|
|
|
|
|
by mjburgess
1123 days ago
|
|
And if we're doing Science, ie., trying to explain how ChatGPT works and what it's intrinsic properties are --- this case is far more significant than the other. Inasmuch as the hypothesis that ChatGPT works "so as to be actually sensitive to the meaning of the code" is here falsified -- by a single case. An infinite number of apparent confirmations of this hypothesis are now Invalid! |
|
The practical problem of course is that, in good practice, we estimate the error of a classifier by testing it on (ostensibly) unseen data, i.e. data that was not available to the classifier during training. With LLMs that kind of testing is impossible because nobody knows what's in their training data and so nobody can safely assume that success, or failure, on a specific task, is predictive of the performance of the model on an arbitrarily chosen task.

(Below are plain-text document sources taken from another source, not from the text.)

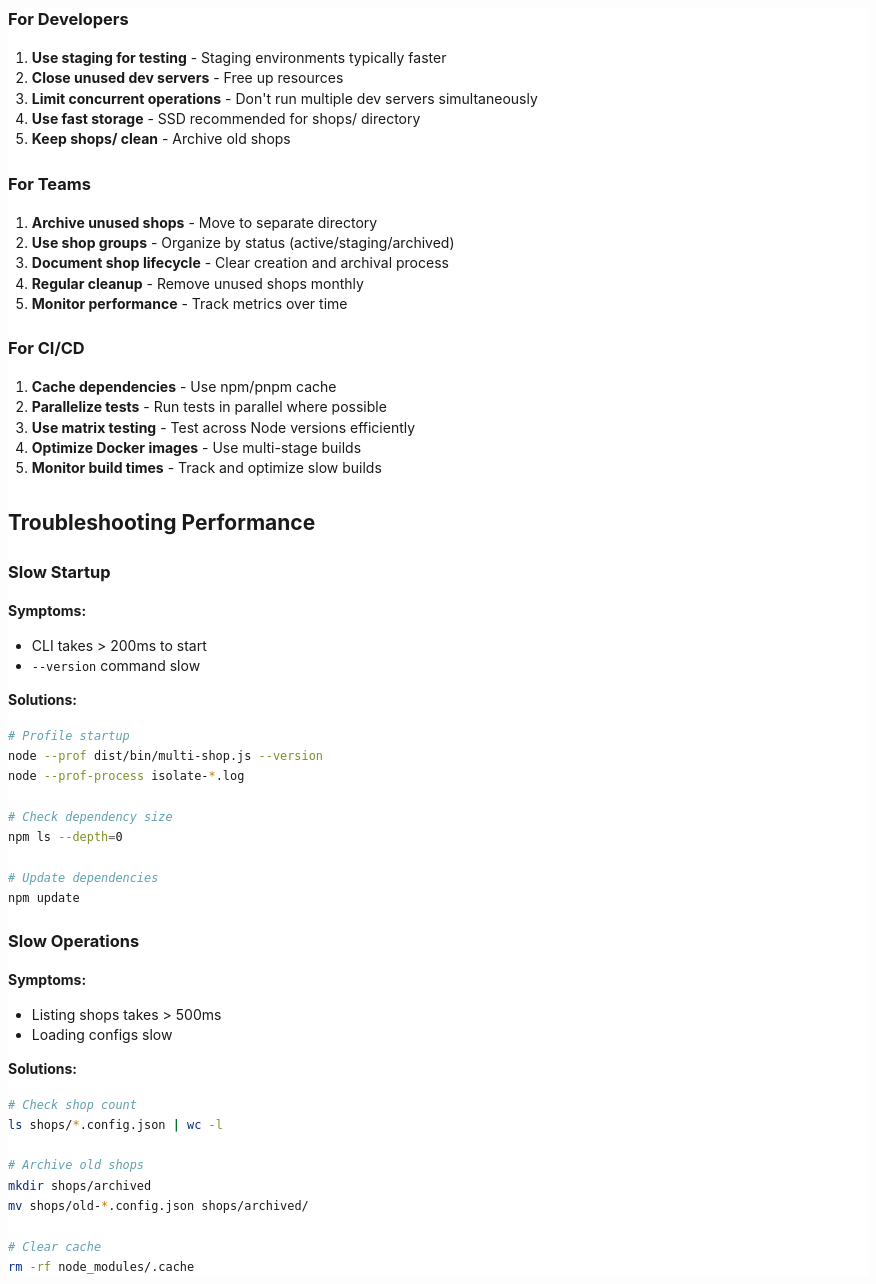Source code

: ### For Developers

1. **Use staging for testing** - Staging environments typically faster
2. **Close unused dev servers** - Free up resources
3. **Limit concurrent operations** - Don't run multiple dev servers simultaneously
4. **Use fast storage** - SSD recommended for shops/ directory
5. **Keep shops/ clean** - Archive old shops

### For Teams

1. **Archive unused shops** - Move to separate directory
2. **Use shop groups** - Organize by status (active/staging/archived)
3. **Document shop lifecycle** - Clear creation and archival process
4. **Regular cleanup** - Remove unused shops monthly
5. **Monitor performance** - Track metrics over time

### For CI/CD

1. **Cache dependencies** - Use npm/pnpm cache
2. **Parallelize tests** - Run tests in parallel where possible
3. **Use matrix testing** - Test across Node versions efficiently
4. **Optimize Docker images** - Use multi-stage builds
5. **Monitor build times** - Track and optimize slow builds

## Troubleshooting Performance

### Slow Startup

**Symptoms:**
- CLI takes > 200ms to start
- `--version` command slow

**Solutions:**
```bash
# Profile startup
node --prof dist/bin/multi-shop.js --version
node --prof-process isolate-*.log

# Check dependency size
npm ls --depth=0

# Update dependencies
npm update
```

### Slow Operations

**Symptoms:**
- Listing shops takes > 500ms
- Loading configs slow

**Solutions:**
```bash
# Check shop count
ls shops/*.config.json | wc -l

# Archive old shops
mkdir shops/archived
mv shops/old-*.config.json shops/archived/

# Clear cache
rm -rf node_modules/.cache
```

To make matters worse, everybody should understand very well by now that LLMs' performance varies, even wildly varies, with their prompt, and there is no known way to systematically create prompts that maximise the probability of a desired response. The result of that is that every observation of an LLM failing to carry out a task, may be just that, or it may be an observation of the user failing to prompt the LLM so as to maximise the probability of the correct response.
In a sense, testing LLMs by hand-crafted prompts risks measuring the experimenter's ability to craft a prompt, rather than the LLM's ability to respond correctly. In that sense, we can't really falsify any hypothesis about LLMs' capabilities.
Of course, the flip side of that is that people should refrain from making any such hypotheses and instead working on the best method to systematically and rigorously test LLMs. Too bad very few people are willing to do that. Too bad for most, that is. I'm pretty sure that at some point someone will come up with a way to rigorously test LLMs and take the cookie, and leave everyone else feeling like fools for wasting all that time poking LLMs for nothing.